Objectives With the advancement of mobile object tracking technologies, huge volumes of spatiotemporal data have been accumulated in the form of location trajectories. Such data bring us new opportunities and challenges in efficient trajectory retrieval. Among them, point to trajectory k nearest neighbor (P2T_kNN) query plays a pivotal role in many mobile object-oriented analyses and applications. It has been widely used in tracing the source of infectious diseases, recommending travel routes, and generating and updating local road networks based on trajectories.

Methods Aiming at the requirement of efficient P2T_kNN query processing for large-scale trajectory data, a trajectory organization method combining spatiotemporal segmentation and trajectory segmentation is proposed. The core idea is to use the discrete global grid system (DGGS) to segment the trajectory in spatial based on the previous time division. The spatiotemporal cell encoding is applied to index the trajectory segments falling in it. In order to realize efficient encoding of spatiotemporal cells, three concatenated encoding structures of spatiotemporal divide and conquer are proposed to solve the huge difference in dimension and scale between temporal dimension and spatial dimension. Based on above, a P2T_kNN query processing framework for distributed column-oriented storage is designed, and an adaptive spatial cell search algorithm that takes into account the spatiotemporal distribution of trajectory data is proposed. The step size for spatial cell searching is adaptively set according to the spatial stratified heterogeneity of the trajectory data under the given time constraint, which greatly improves the search efficiency of areas with sparse trajectory data.

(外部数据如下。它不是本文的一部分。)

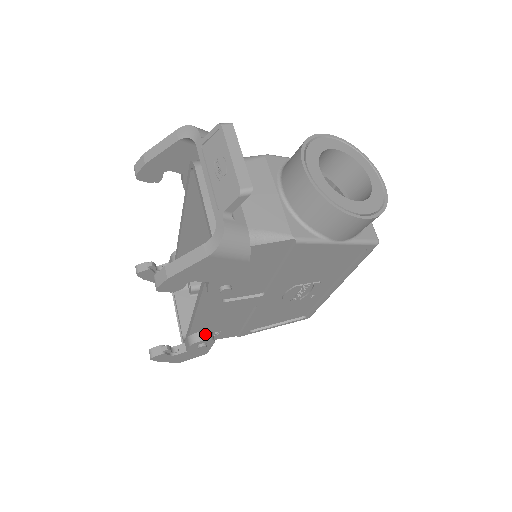
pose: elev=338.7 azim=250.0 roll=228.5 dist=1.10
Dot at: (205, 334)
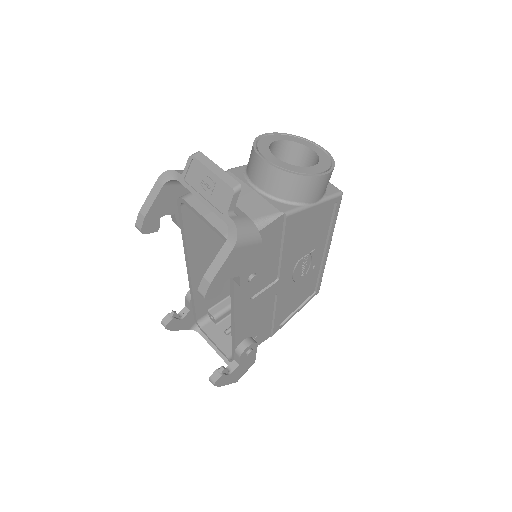
Dot at: (247, 341)
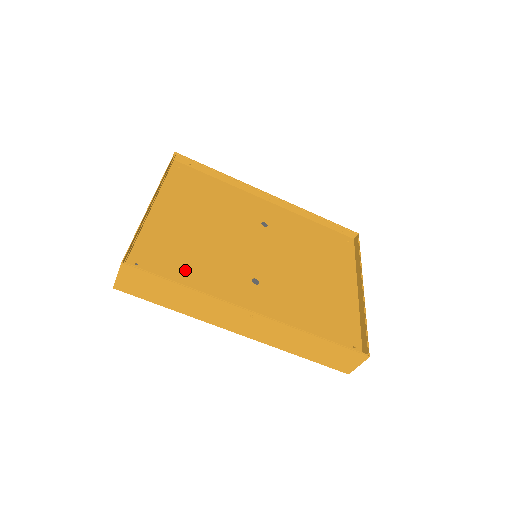
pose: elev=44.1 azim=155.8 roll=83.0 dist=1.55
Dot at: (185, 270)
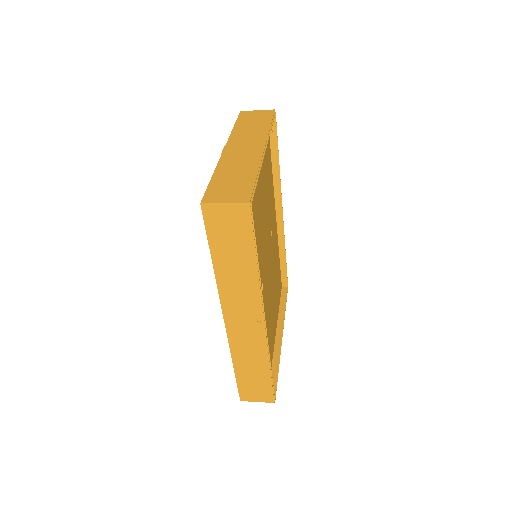
Dot at: occluded
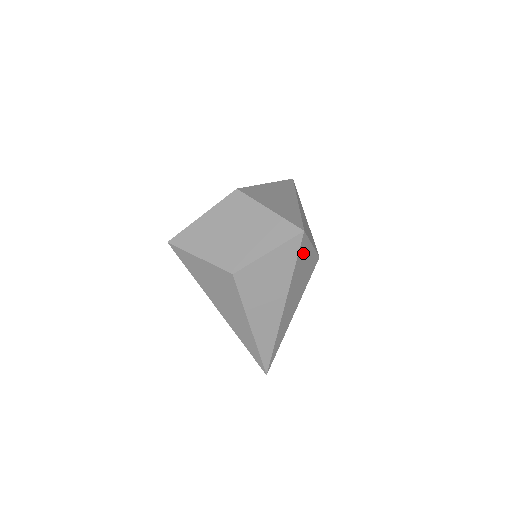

Results Experimental results based on billion-level trajectories show that the method is suitable for P2T_kNN query processing of big trajectory data. (1) Different encoding structures are suitable for different query scenarios. Appropriate encoding structure can be used to make query response time less than 1 s. (2) Adaptive spatial cell search algorithm can significantly improve query efficiency, making the average query response delay of random one thousand queries less than 1 second on both dense and sparse areas. (3) The spatial cell?s k rate has an important influence on the query. After the k rate reaches 0.5, the query response time tends to balance.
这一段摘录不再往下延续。